* Exercise description
Set down every line from the one with "left front paw: (1075, 1123)" to the end of the entries, both ends included, exactly as it reads and without pictures.
Data to use Block Start
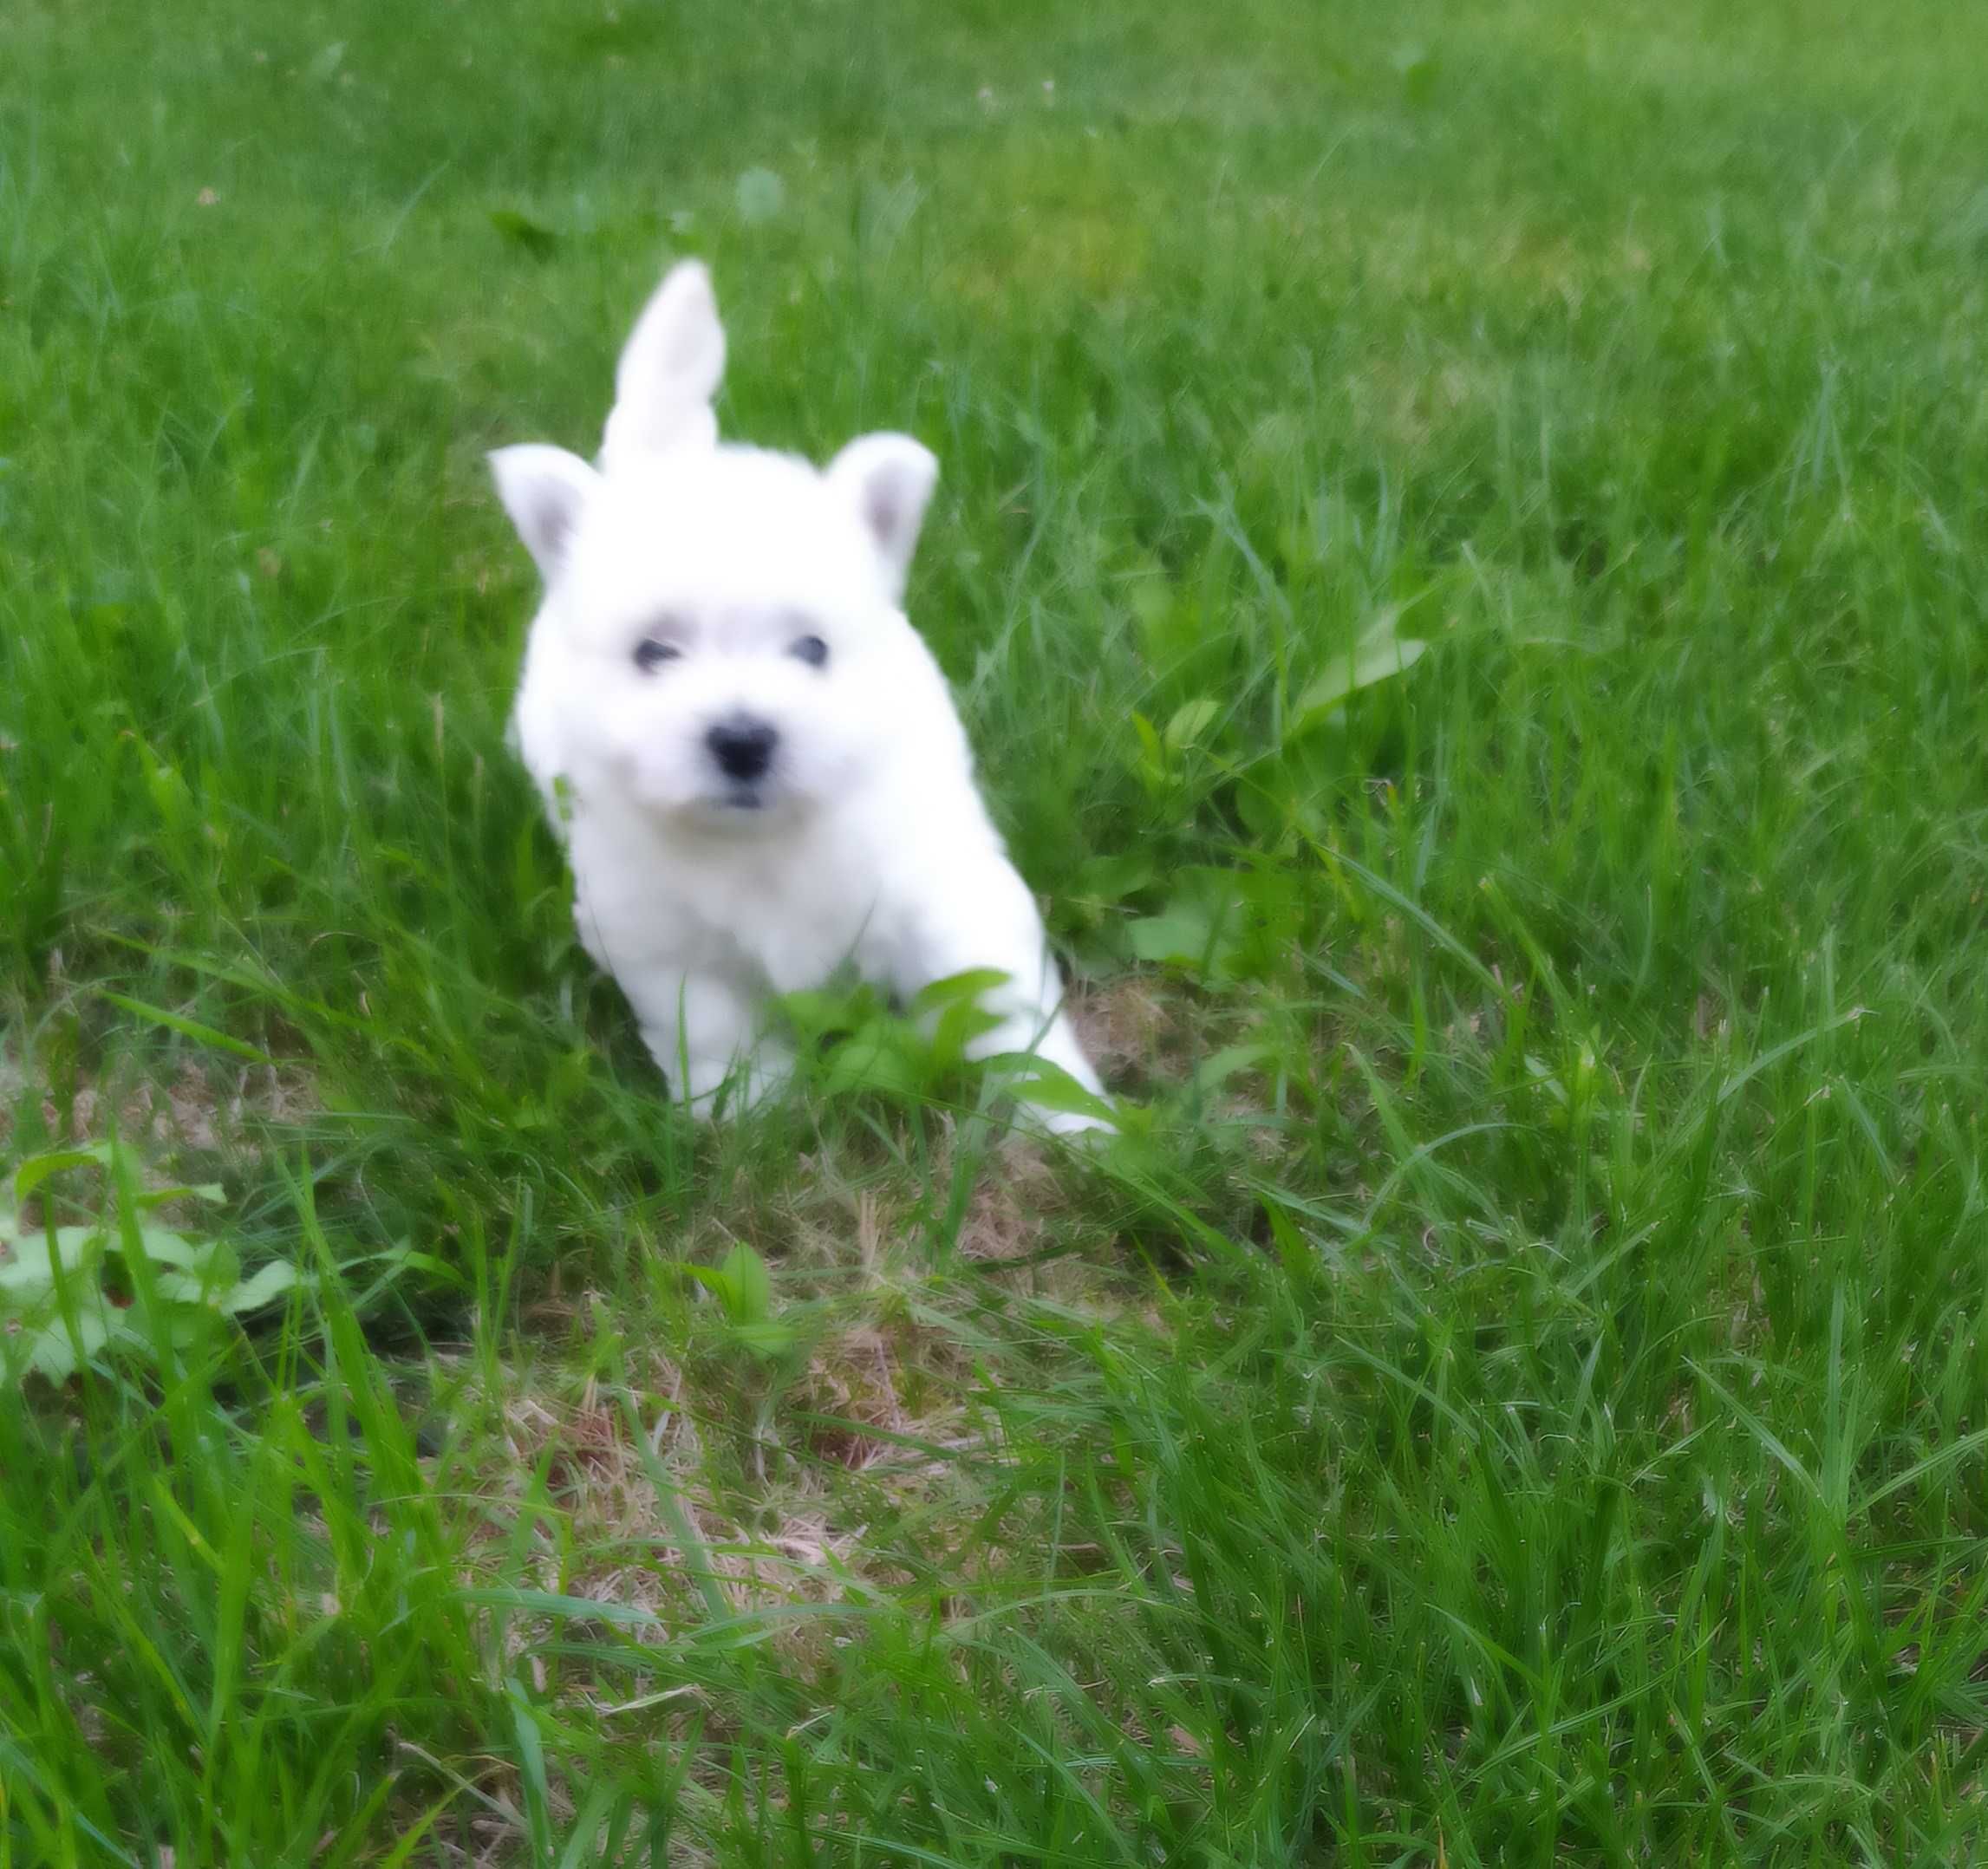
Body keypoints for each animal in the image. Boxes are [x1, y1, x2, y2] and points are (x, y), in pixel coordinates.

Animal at [480, 264, 1105, 1129]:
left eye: (812, 649)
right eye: (652, 654)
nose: (743, 739)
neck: (763, 843)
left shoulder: (946, 895)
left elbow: (1004, 1015)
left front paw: (1075, 1123)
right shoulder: (666, 946)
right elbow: (711, 1031)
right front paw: (748, 1117)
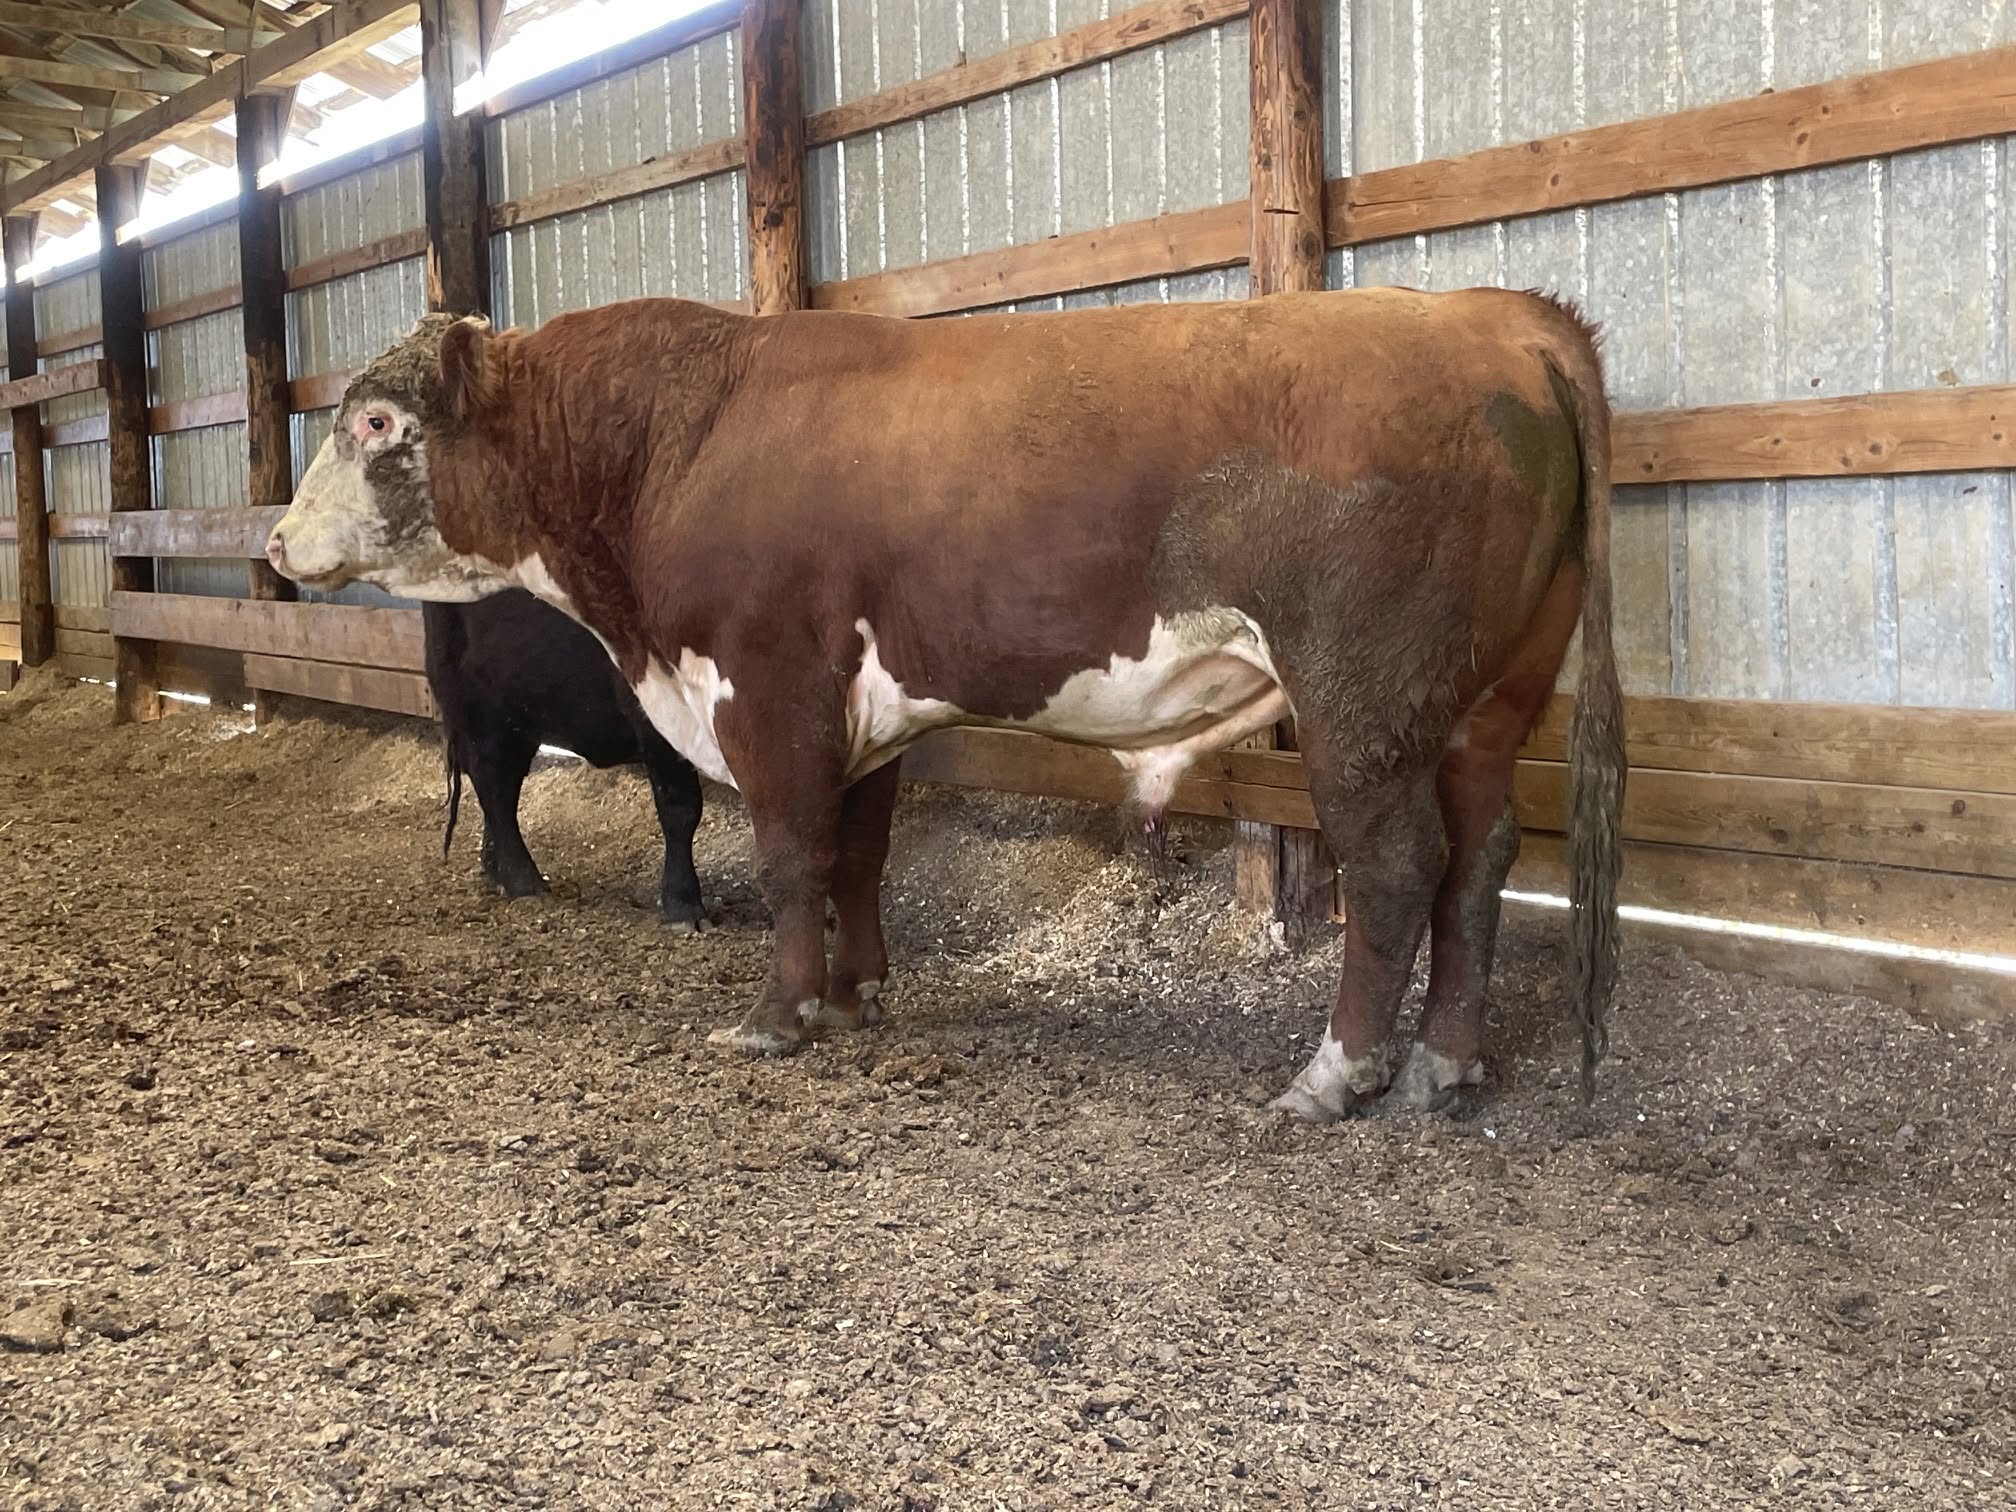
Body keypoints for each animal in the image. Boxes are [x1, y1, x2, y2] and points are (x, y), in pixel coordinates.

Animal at [425, 590, 708, 929]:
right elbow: (681, 809)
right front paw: (683, 905)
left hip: (519, 717)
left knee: (504, 787)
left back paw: (497, 869)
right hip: (478, 708)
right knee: (494, 785)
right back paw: (524, 882)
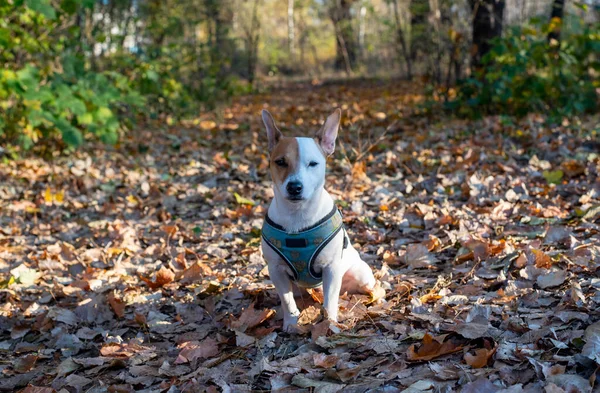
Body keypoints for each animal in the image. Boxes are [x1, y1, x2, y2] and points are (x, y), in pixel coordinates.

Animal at [258, 107, 380, 330]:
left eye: (313, 163)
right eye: (280, 162)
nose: (295, 187)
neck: (298, 214)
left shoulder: (331, 268)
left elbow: (330, 300)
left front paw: (329, 323)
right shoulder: (276, 270)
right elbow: (287, 299)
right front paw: (291, 322)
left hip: (360, 274)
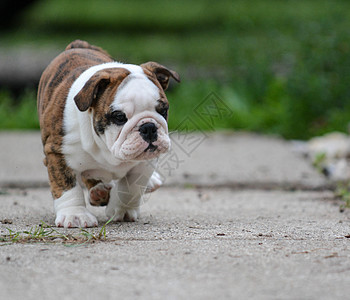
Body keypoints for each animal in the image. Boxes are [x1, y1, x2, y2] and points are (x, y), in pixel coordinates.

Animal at [37, 39, 180, 227]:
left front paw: (122, 210)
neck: (106, 145)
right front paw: (75, 215)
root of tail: (77, 45)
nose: (148, 127)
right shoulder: (57, 153)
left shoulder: (143, 163)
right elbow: (67, 187)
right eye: (119, 117)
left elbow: (131, 188)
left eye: (163, 110)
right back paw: (99, 192)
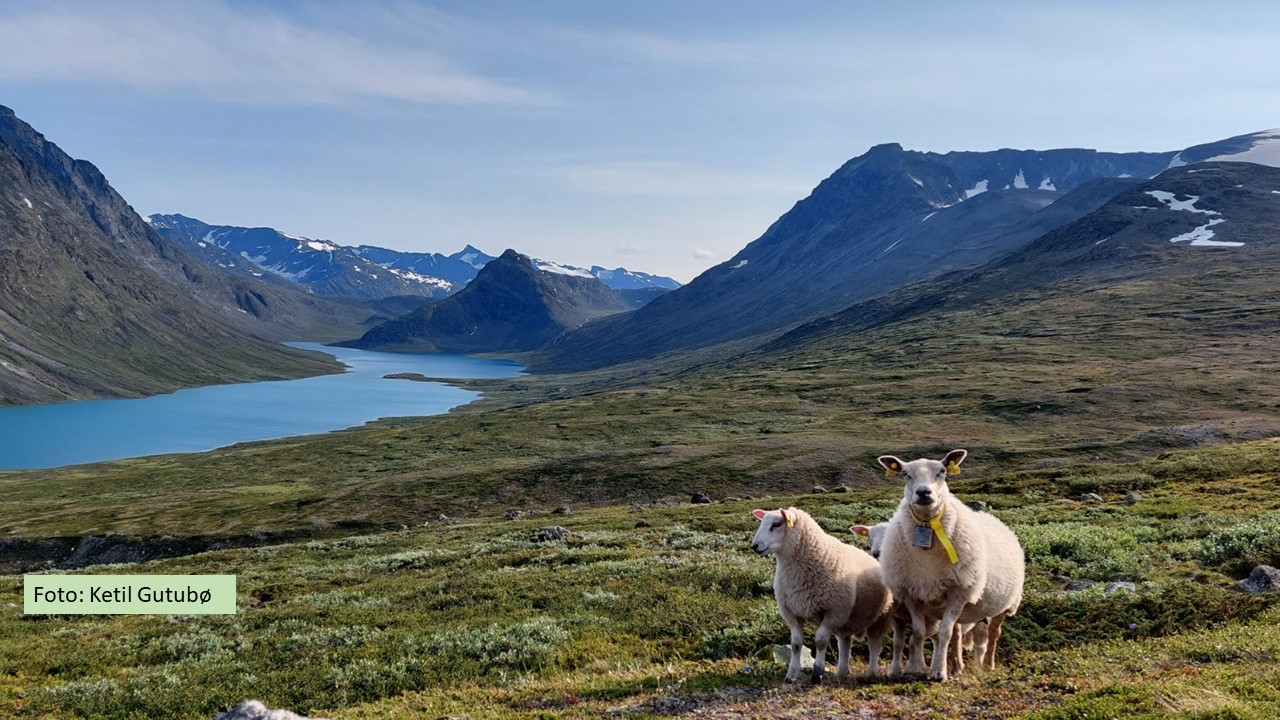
Data to use Block End
* Exercise answer
left front paw: (1075, 1123)
right shoulder: (666, 946)
right elbow: (711, 1031)
right front paw: (748, 1117)
Body keypoints for each animal in the image. Boxes are [x1, y1, x2, y2] and points are (x, y), in pixel coordinates.

Animal at [425, 590, 708, 929]:
right elbow: (681, 809)
right front paw: (683, 905)
left hip: (519, 717)
left knee: (504, 787)
left back paw: (497, 869)
right hip: (478, 708)
right knee: (494, 785)
right back paw: (524, 882)
Body keypoints for each animal in the image. Boxes are [x1, y1, x2, y2] and points are (x, y), in pixel coordinates.

Animal at [258, 107, 380, 330]:
left eye: (313, 163)
right eye: (280, 162)
nose: (295, 187)
neck: (298, 214)
left shoulder: (331, 268)
left elbow: (330, 300)
left front paw: (329, 323)
right shoulder: (276, 270)
right elbow: (287, 299)
right front paw: (291, 322)
left hip: (360, 274)
Body keypoints for each animal in the image. Boxes are [x1, y1, x2, y2] and points are (x, y), in pixel coordinates.

Animal at [37, 39, 180, 227]:
left front paw: (122, 210)
neck: (106, 145)
right front paw: (75, 215)
root of tail: (77, 45)
nose: (148, 127)
right shoulder: (57, 153)
left shoulder: (143, 163)
right elbow: (67, 187)
right eye: (119, 117)
left elbow: (131, 188)
left eye: (163, 110)
right back paw: (99, 192)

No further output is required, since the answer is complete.